Not really. I mean, kinda, but I think we make that whole thing up. It’s our thing. Kinda like the how New York Jets’ things is terrible fans.

2. You grow up fast, but stay young for much longer

Particularly in the teenage years, middle children lead strange double lives; nights might be spent hanging out with people a few years your senior, getting exposed to things that you’ll be able to brag about to your 10th grade cafeteria table.

The days though, are often spent watching Disney channel.

3. You fall in an awkward parenting limbo

As we all know, parents care less about their crazy rules by the time the youngest kid comes around. As the middle child, you often fall in between these rules. So you may still have curfew, but might be treated to a fridge full of junk food.

Objective A: According to the middle-child excerpt, why might a middle child still have a curfew but also get a fridge full of junk food?
Objective B: Summarize the middle-child excerpt in two sentences.
Objective C: Print the part of the middle-child excerpt starting at "The days though, are" and ending at "of junk food.".

Recorded information:
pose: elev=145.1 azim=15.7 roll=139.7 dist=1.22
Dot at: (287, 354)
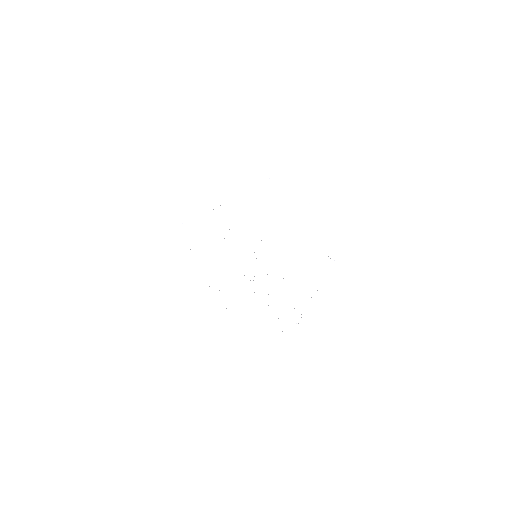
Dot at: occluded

Task solution A: Parents care less about their rules by the time the youngest kid comes around, so a middle child falls between the stricter and looser rules. That leaves them with a curfew but also a fridge full of junk food.

Task solution B: Middle children, particularly as teenagers, lead double lives: they spend nights with people a few years older and days watching the Disney Channel. They also fall into a parenting limbo between rules, because parents care less about their rules by the time the youngest kid arrives.

Task solution C:
The days though, are often spent watching Disney channel.

3. You fall in an awkward parenting limbo

As we all know, parents care less about their crazy rules by the time the youngest kid comes around. As the middle child, you often fall in between these rules. So you may still have curfew, but might be treated to a fridge full of junk food.